Rashawn Slater (6-4, 305), Northwestern
Slater is slightly undersized at 305 but makes up for it with outstanding athleticism — not a surprise considering his dad, Reggie Slater, played eight NBA seasons, including four games with the New Jersey Nets in 2001. Rashawn flipped from RT to LT in 2018 and started 26 straight games there, yielding no sacks his entire junior season. He announced he would sit out the Wildcats' 2020 season to begin preparing for the draft.
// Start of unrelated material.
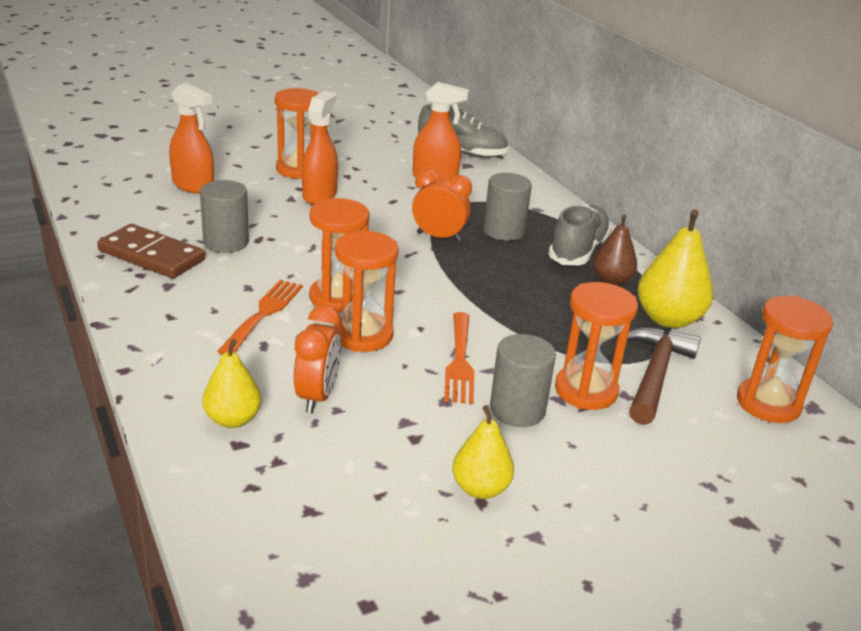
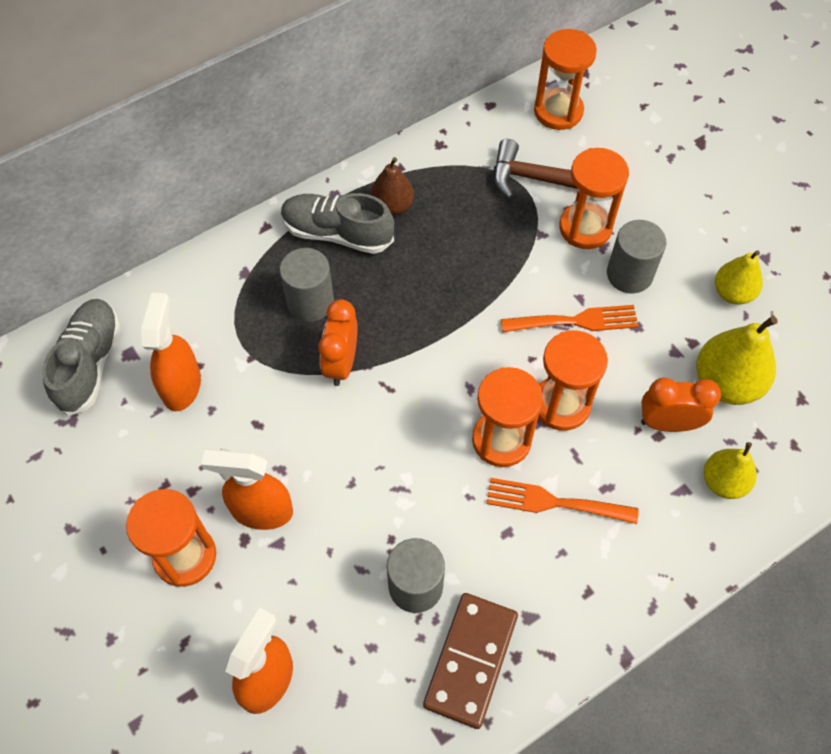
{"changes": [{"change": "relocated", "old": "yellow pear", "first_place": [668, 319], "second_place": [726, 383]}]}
Many draft watchers think Slater might make it into the top 10, but a couple of analysts think he might even make it to No. 5 and the Bengals. Ryan Wilson says, "Slater, who can play inside or outside, is a worthy selection here," while Josh Edwards opines that he "has five-position flexibility" and that the Stripes "must do right by Joe Burrow and invest further in the offensive line."

Best of the Rest
Christian Darrisaw (6-5, 314), Virginia Tech

Darrisaw had a low-key high school career and academic issues that prevented all but one FBS program from showing any interest in him. That program was Va. Tech, and he took the short trip south from his Maryland home to tear it up in Blacksburg. He was a three-year starter at left tackle who earned All-ACC first-team and All-America second-team recognition this past season and has played himself into the mid to low first round

"Darrisaw has ideal size, length and balance," draft maven Daniel Jeremiah, adding, "He'll have some trouble adjusting in space because of his average change-of-direction skills. I view him as a starting right tackle very early in his NFL career."
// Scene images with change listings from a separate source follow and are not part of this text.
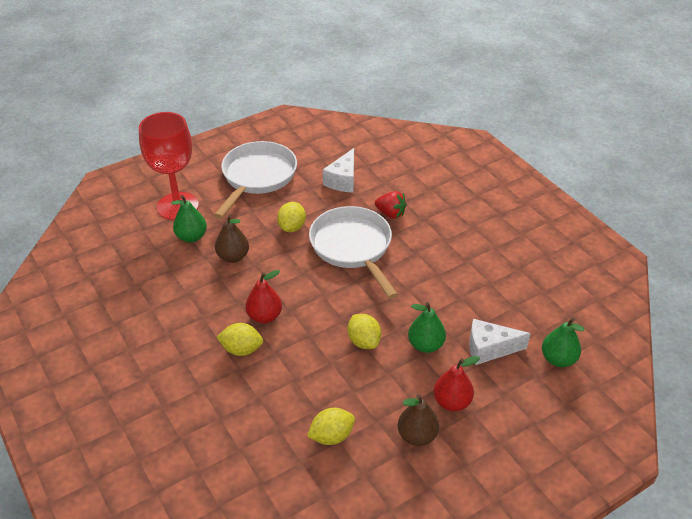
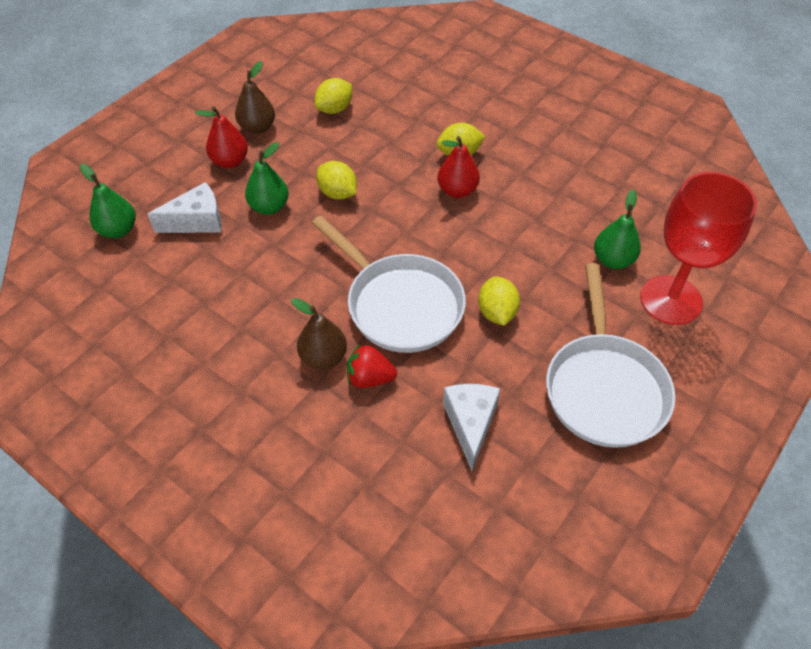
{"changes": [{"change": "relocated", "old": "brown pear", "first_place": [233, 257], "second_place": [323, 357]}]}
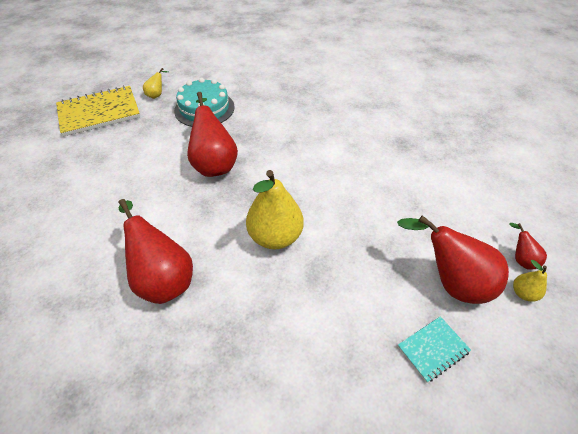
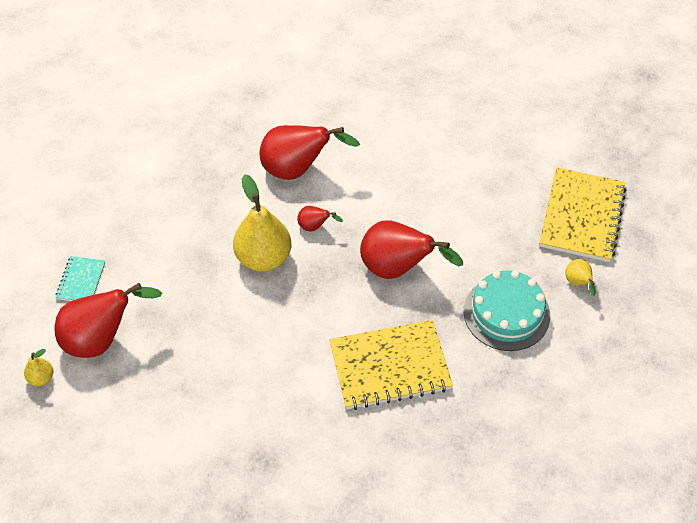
{"changes": [{"change": "relocated", "old": "red pear", "first_place": [520, 259], "second_place": [314, 227]}, {"change": "appeared", "new": "yellow notebook", "second_place": [390, 367]}]}
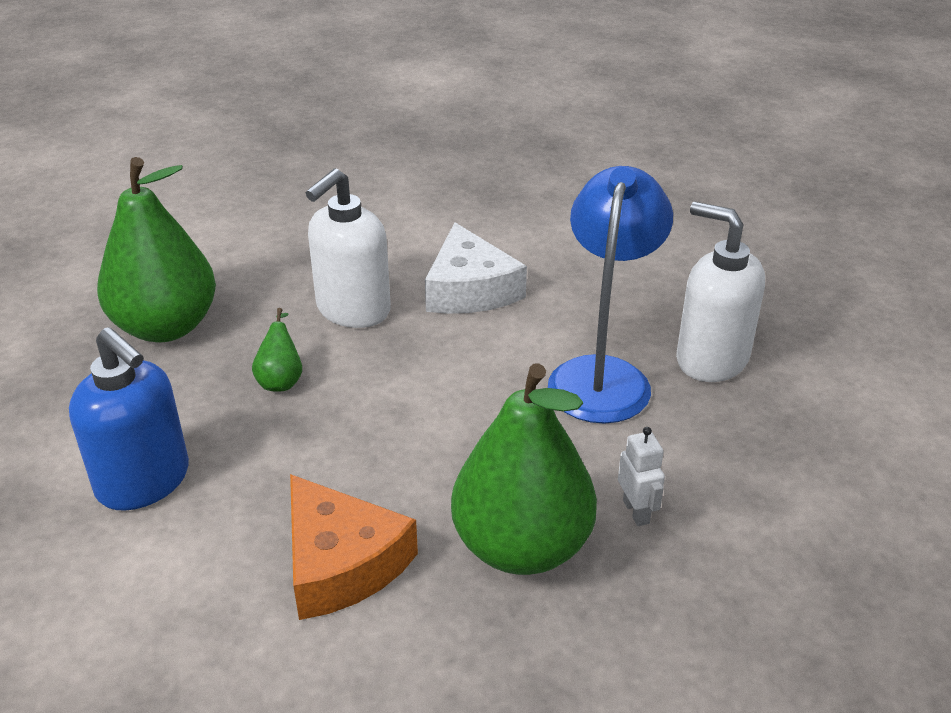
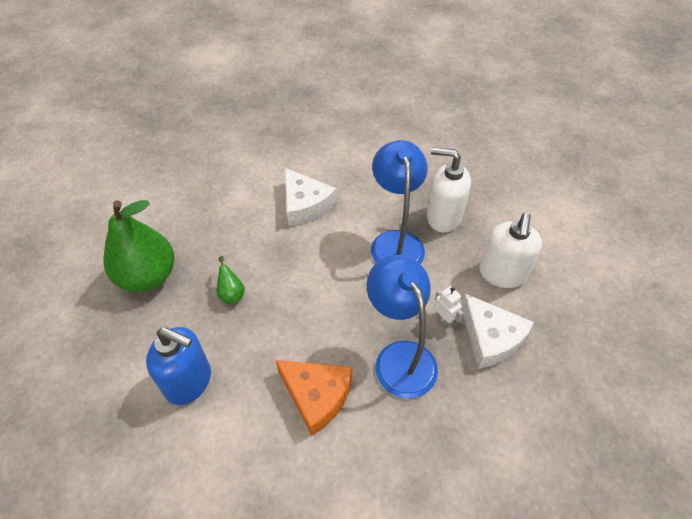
{"changes": [{"change": "relocated", "old": "white soap dispenser", "first_place": [353, 310], "second_place": [502, 274]}, {"change": "exchanged", "old": "green pear", "new": "blue lamp", "first_place": [522, 547], "second_place": [399, 357]}, {"change": "appeared", "new": "white cheese", "second_place": [490, 338]}]}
Alex Leatherwood (6-6, 312), Alabama
Leatherwood spent his first two seasons at Alabama moving from left tackle to right tackle to right guard, where he started all 15 games as a true sophomore. Back at LT, he started every game in his last two seasons and wound up a two-time national champion, two-time All-SEC first-teamer, and a unanimous All-American and Outland Trophy winner to cap his senior season. He was 'Bama's third Outland winner in five years, following T Cam Robinson in '16 and eventual Jets DL Quinnen Williams in '18.

Day 3 Diamond
Spencer Brown (6-9, 321), Northern Iowa

Brown's massive size, athleticism and 35-inch arms would normally lift him into the top 100. But FCS schools didn't play their 2020 seasons until this spring, and Brown decided not to stay at UNI and also declined offers to play for some Power 5 programs to play for them this fall in order to enter the draft. His lost season will drop him down many boards, but some scouts are elevating his stock just a bit lately. It will be interesting to see if some NFL team plucks him early in Round 4 as its right tackle of the future.